▶ [WHAT IS REQUIRED]
No pictures belong in the copy. Restate the rest of the data exactly.

^^^^

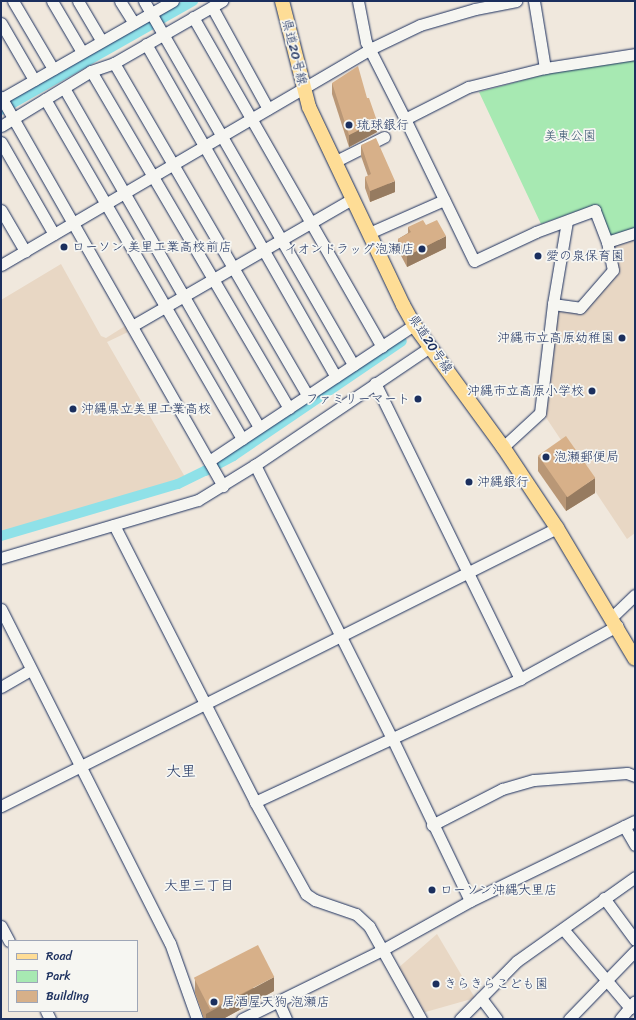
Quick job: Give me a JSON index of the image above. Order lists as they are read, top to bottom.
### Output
{
  "streets": {
    "main road": ["県道20号線"]
  },
  "districts": ["大里", "大里三丁目"],
  "parks": ["美東公園"],
  "places": [
    "琉球銀行",
    "ローソン 美里工業高校前店",
    "イオンドラッグ泡瀬店",
    "愛の泉保育園",
    "沖縄市立高原幼稚園",
    "沖縄市立高原小学校",
    "ファミリーマート",
    "沖縄県立美里工業高校",
    "泡瀬郵便局",
    "沖縄銀行",
    "ローソン沖縄大里店",
    "きらきらこども園",
    "居酒屋天狗 泡瀬店"
  ],
  "legend": ["Road", "Park", "Building"]
}
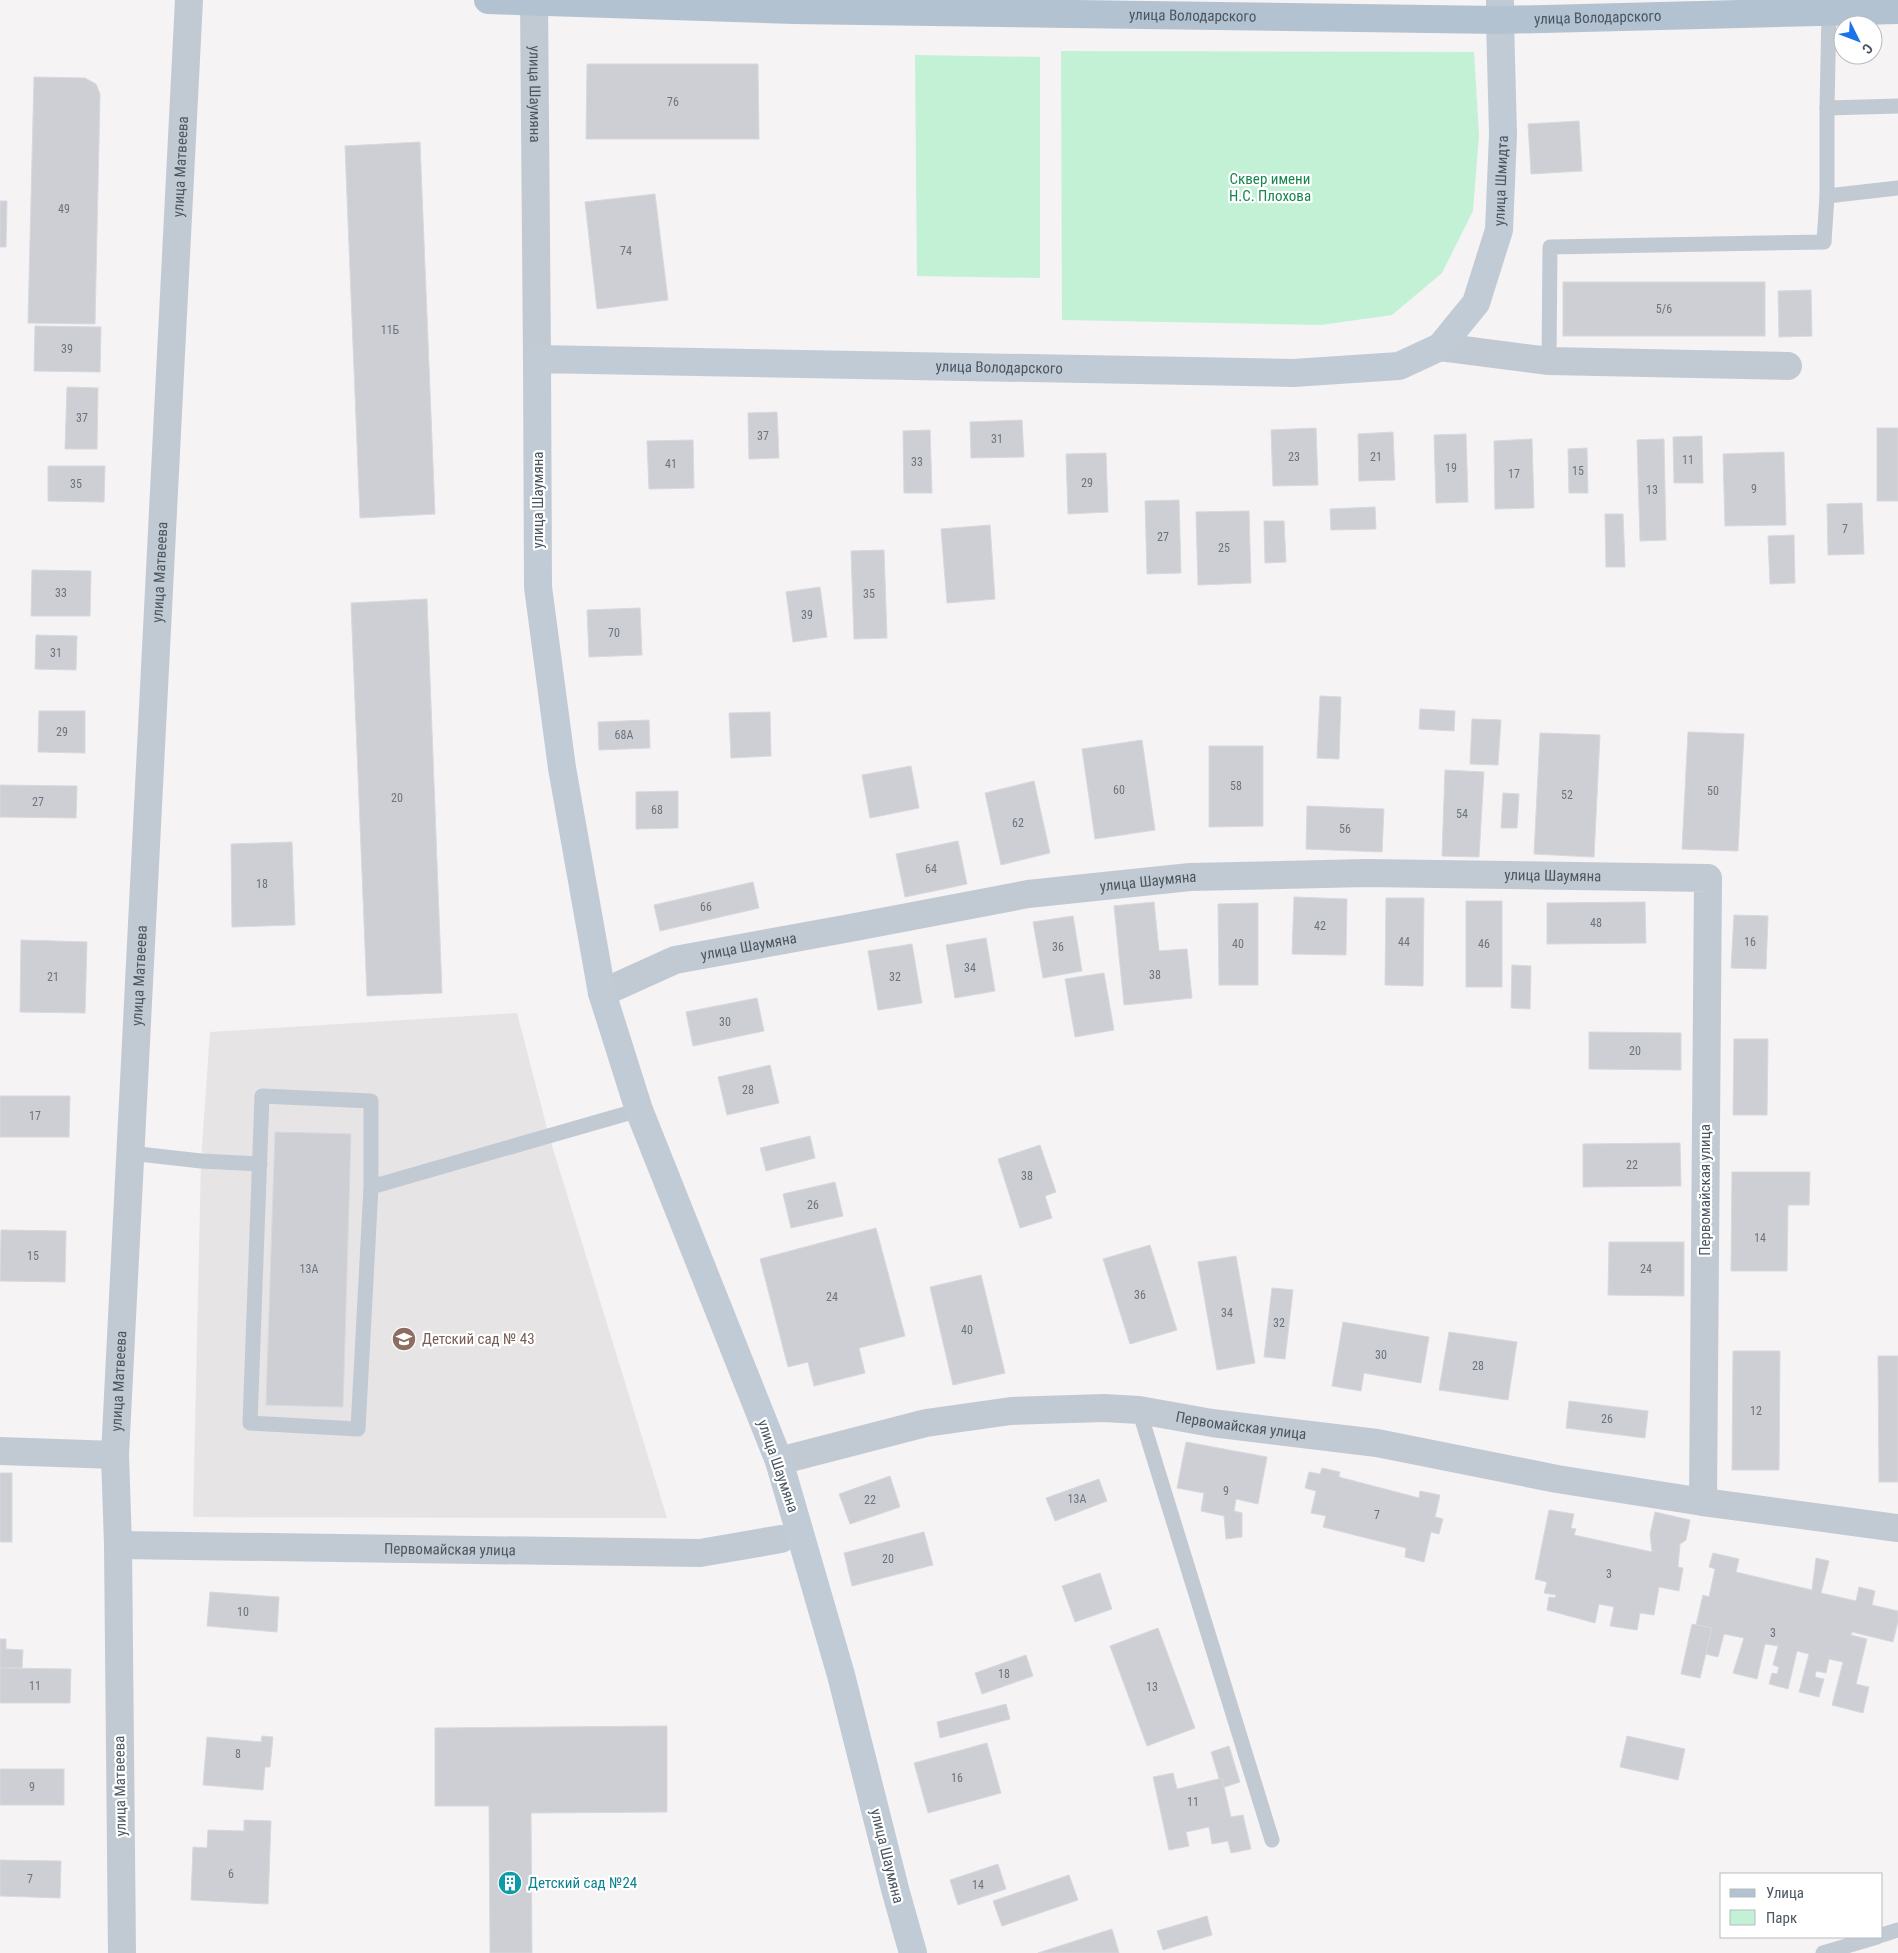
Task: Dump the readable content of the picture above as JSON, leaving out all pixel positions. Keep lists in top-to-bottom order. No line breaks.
{"streets":{"main road":["улица Володарского","улица Шаумяна","улица Шмидта"],"street":["улица Матвеева","Первомайская улица"]},"crossings":[["улица Володарского","улица Шаумяна"],["улица Володарского","улица Шмидта"],["улица Шаумяна","Первомайская улица"],["улица Матвеева","Первомайская улица"]],"parks":["Сквер имени Н.С. Плохова"],"places":{"school or university":["Детский сад № 43"],"building":["Детский сад №24"]},"house_numbers":["76","49","74","5/6","11Б","39","37","37","31","23","21","11","33","41","19","15","17","29","35","9","13","7","27","25","33","35","39","70","31","29","68А","58","60","50","52","20","27","68","54","62","56","64","18","66","48","42","44","16","40","46","36","34","38","21","32","30","20","28","17","22","38","26","14","15","13А","24","36","24","34","32","40","30","28","12","26","9","13А","22","7","20","3","10","3","18","11","13","8","16","9","11","6","7","14"],"legend":["Улица","Парк"],"north":"bottom right"}
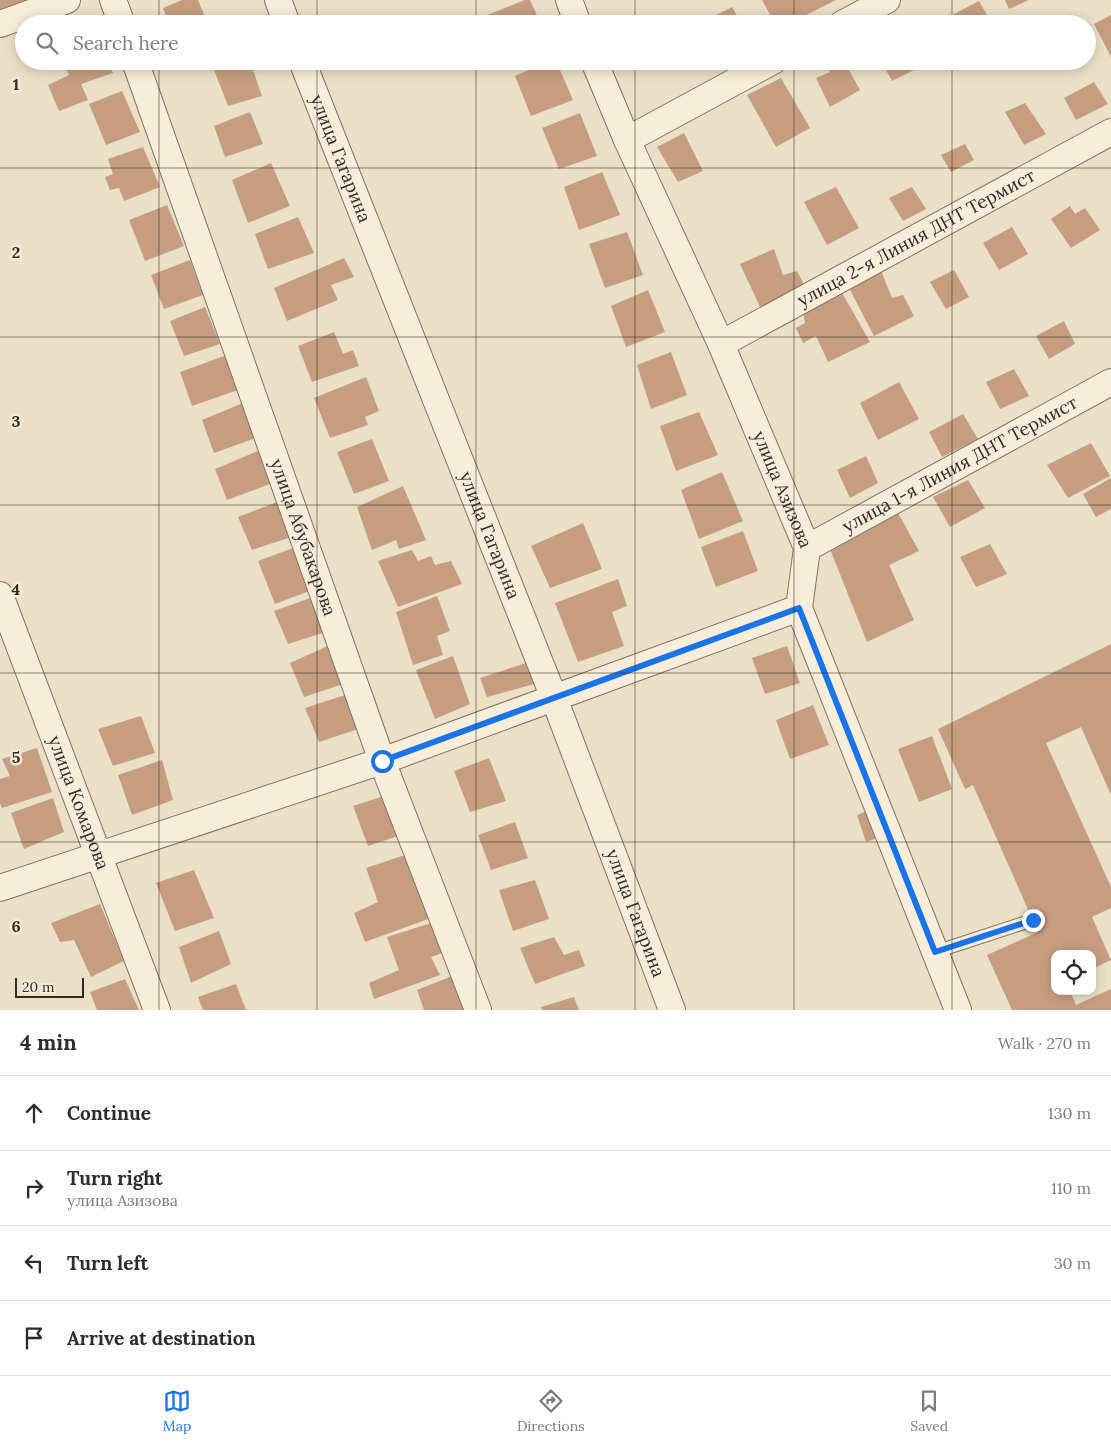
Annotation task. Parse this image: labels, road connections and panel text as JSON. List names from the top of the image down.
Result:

^^^^

▶ [OUTPUT OF THE EXERCISE]
Quick job: Give me a JSON index of the image above. Order lists as they are read, top to bottom.
### Output
{
  "streets": {
    "main road": ["県道20号線"]
  },
  "districts": ["大里", "大里三丁目"],
  "parks": ["美東公園"],
  "places": [
    "琉球銀行",
    "ローソン 美里工業高校前店",
    "イオンドラッグ泡瀬店",
    "愛の泉保育園",
    "沖縄市立高原幼稚園",
    "沖縄市立高原小学校",
    "ファミリーマート",
    "沖縄県立美里工業高校",
    "泡瀬郵便局",
    "沖縄銀行",
    "ローソン沖縄大里店",
    "きらきらこども園",
    "居酒屋天狗 泡瀬店"
  ],
  "legend": ["Road", "Park", "Building"]
}
Task: Dump the readable content of the picture above as JSON, leaving out all pixel positions. Keep lists in top-to-bottom order. No line breaks.
{"streets":{"main road":["улица Володарского","улица Шаумяна","улица Шмидта"],"street":["улица Матвеева","Первомайская улица"]},"crossings":[["улица Володарского","улица Шаумяна"],["улица Володарского","улица Шмидта"],["улица Шаумяна","Первомайская улица"],["улица Матвеева","Первомайская улица"]],"parks":["Сквер имени Н.С. Плохова"],"places":{"school or university":["Детский сад № 43"],"building":["Детский сад №24"]},"house_numbers":["76","49","74","5/6","11Б","39","37","37","31","23","21","11","33","41","19","15","17","29","35","9","13","7","27","25","33","35","39","70","31","29","68А","58","60","50","52","20","27","68","54","62","56","64","18","66","48","42","44","16","40","46","36","34","38","21","32","30","20","28","17","22","38","26","14","15","13А","24","36","24","34","32","40","30","28","12","26","9","13А","22","7","20","3","10","3","18","11","13","8","16","9","11","6","7","14"],"legend":["Улица","Парк"],"north":"bottom right"}
Annotation task. Parse this image: labels, road connections and panel text as JSON. List names from the top of the image down.
Result:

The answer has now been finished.